Les hommes musculeux ont les os épais et sont d'une taille grosse et courte, et ont peu de graisse, parce que les muscles charnus en croissant se resserrent l'un avec l'autre, et la graisse qui se glisse ordinairement entre eux n'y a point de place; et les muscles dans ces corps qui ont peu de graisse, étant contigus, et ne se pouvant étendre, ils prennent leur accroissement en grosseur, et ils croissent et se fortifient davantage dans la partie qui est la plus éloignée des extrémités, c'est-à-dire, vers le milieu de leur largeur et de leur longueur.
CHAPITRE CCXXII.
Que les personnes grasses n'ont pas de gros muscles.
Encore que les hommes gras soient quelquefois courts et gros, aussi bien que les musculeux, desquels nous venons de parler, ils ont néanmoins les muscles petits, mais leur peau couvre beaucoup de chair spongieuse et molle, c'est-à-dire, pleine d'air, c'est pourquoi ces hommes gras nagent mieux, et se soutiennent plus facilement sur l'eau que ceux qui ont le corps musculeux, lesquels ont moins d'air entre la peau.
CHAPITRE CCXXIII.
Quels sont les muscles qui disparoissent selon les divers mouvemens de l'homme.

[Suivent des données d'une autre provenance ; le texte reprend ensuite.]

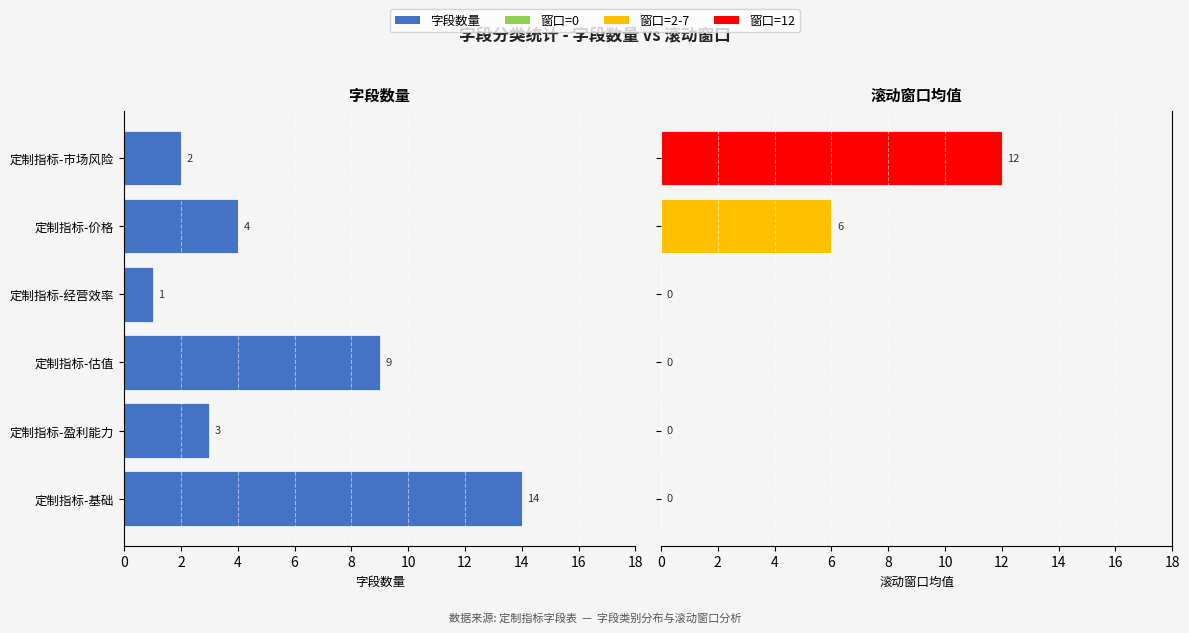

How many values in 滚动窗口均值 are above zero?

2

En haussant les bras ou les baissant, les muscles de l'estomac, ou disparoissent, ou prennent un plus grand relief; les hanches aussi font le même effet quand on les plie en dehors ou en dedans, et il se fait plus de variété aux épaules, aux flancs et au col, qu'en aucune autre jointure du corps, parce que leurs mouvemens sont en plus grand nombre que ceux des autres parties. J'en ferai un Traité particulier.
CHAPITRE CCXXIV.
Des muscles.
Les membres des jeunes gens ne doivent pas être marqués de muscles forts et relevés, parce qu'ils marquent une vigueur d'homme fait et tout formé, et la jeunesse n'est pas encore arrivée à cette maturité et à cette dernière perfection; mais il faut toucher les muscles avec plus ou moins de force, selon qu'ils travaillent plus ou moins: car ceux qui font quelque effort paroissent toujours plus gros et plus relevés que ceux qui demeurent en repos, et jamais les lignes centrales du dedans des membres qui sont pliés ne demeurent dans la situation en long qu'elles ont naturellement.